Título: Dilma faz as contas
Autor: Rothenburg, Denise
Fonte: Correio Braziliense, 08/11/2010, Política, p. 4

A nova presidente disse que não pretende encaminhar a CPMF ao Congresso. Mas a pergunta não é essa. Precisamos saber se ela arregimentará a ampla base governista em favor da contribuição, uma vez que o tema já está em discussão no Parlamento

A transição começa hoje marcada pela lebre da volta da Contribuição Provisória sobre Movimentação Financeira (CPMF), o tal imposto do cheque. A grita geral contra mais essa carga no bolso do contribuinte que tem conta em banco e, em especial, as reclamações sobre a falta de discussão desse tema na eleição só ajudam a reforçar a tese de que a nossa campanha presidencial foi pobrezinha. Os candidatos, se brincar, foram mais a igrejas do que a debates. E, quando debateram, era tudo tão engessado que mal dava para saber o pensamento real sobre vários temas.

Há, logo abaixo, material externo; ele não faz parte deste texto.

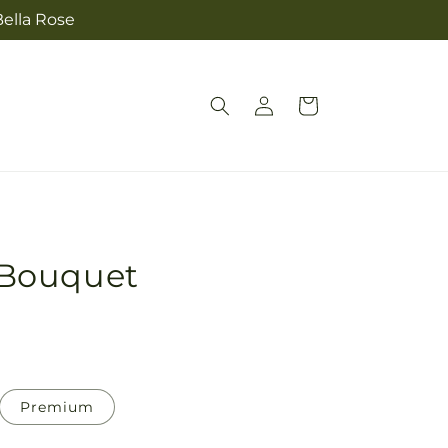
Bella Rose
Log
Cart
in
Bouquet
Premium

Agora que a marquetagem acabou, chegamos a menos de dois meses da posse da presidente eleita sem saber direito o que ela fará. Sabemos apenas que dará continuidade ao governo Lula. Sim, mas e os detalhes? Ninguém sabe ao certo. Estamos às escuras e não seria diferente se José Serra tivesse vencido. Isso porque não houve uma discussão e nem comparação de programas de governo. Mas, agora é tarde e a campanha é morta. Temos Dilma Rousseff presidente e cheia de vontade de acertar, embora ainda não tenhamos claramente nada a respeito de seu futuro governo.

Sabemos apenas que, sem os marqueteiros no comando, todos voltaram às roupas de guerra, sem maquiagens fortes e com o discurso voltado à dura realidade das contas públicas. Nesse contexto, ressurge a CPMF. E não é para menos. No sábado, reportagem de Leandro Kleber, do Correio Braziliense, mostrou que o restos a pagar de anos anteriores chegam a R$ 50 bilhões. Se levarmos em conta que os investimentos públicos anuais, descontadas as estatais, são inferiores à metade desse valor não é demais concluir que se alguém quiser aumentar o bolo da saúde terá que buscar recursos extras, seja pela CPMF ou outra ação qualquer.

A presidente Dilma disse há uma semana que não pretendia encaminhar a recriação da CPMF ao Congresso. Mas a pergunta não é essa. Precisamos saber se ela arregimentará a ampla base de seu futuro governo em favor da contribuição, uma vez que o tema já está em discussão no Parlamento, travestido de Contribuição Social da Saúde (CSS). A agenda parlamentar da presidente eleita é ainda uma incógnita. Sabemos apenas que dará prioridade à saúde e à segurança pública.

Se ela não quiser mobilizar a sua bancada para aprovar a CPMF, essa tarefa ficará por conta dos governadores. Se eles tiverem sucesso, será, se não me falha a memória, a segunda vez em oito anos que os governadores conseguem levar os congressistas a favor de seus desejos. A primeira foi a distribuição de royalties do pré-sal entre todos os estados.

A diferença é que a divisão igualitária dos royalties aumentava a receita sem mexer no bolso do contribuinte. Agora é diferente. E, para completar, o levantamento feito dia desses pelo jornal Estado de S.Paulo apontou que apenas 14 dos 27 governadores defendem o imposto. Ontem, o governador de Sergipe, Marcelo Déda, me disse que a conta não é bem assim: ¿Hoje, existem aqueles que defendem abertamente e aqueles que estão dentro do armário e torcem pela aprovação da CSS¿. Referia-se aos outros 13.

A avaliação geral é de que aprovar a CPMF só mesmo com um saco de bondades que compense o contribuinte. E, se for assim, o governo terá que cortar gastos em algum lugar. O cenário atual mostra que a receita cresceu duas vezes o que o governo perdeu de CPMF, mas os recursos da saúde não aumentaram.

Caberá à equipe de transição que começa hoje avaliar se o melhor é a ampla reforma tributária, a CPMF curta e grossa ou a redução dos juros, como sugeriu o governador do Ceará, Cid Gomes. Pode ainda simplesmente juntar várias ações que enxuguem a administração pública e ajudem a compor um caixa capaz de fazer jorrar dinheiro na Saúde. Veremos o que fará. Pena não ter havido uma discussão assim durante a campanha. Um tempo que não volta mais. Que fique de lição para a próxima.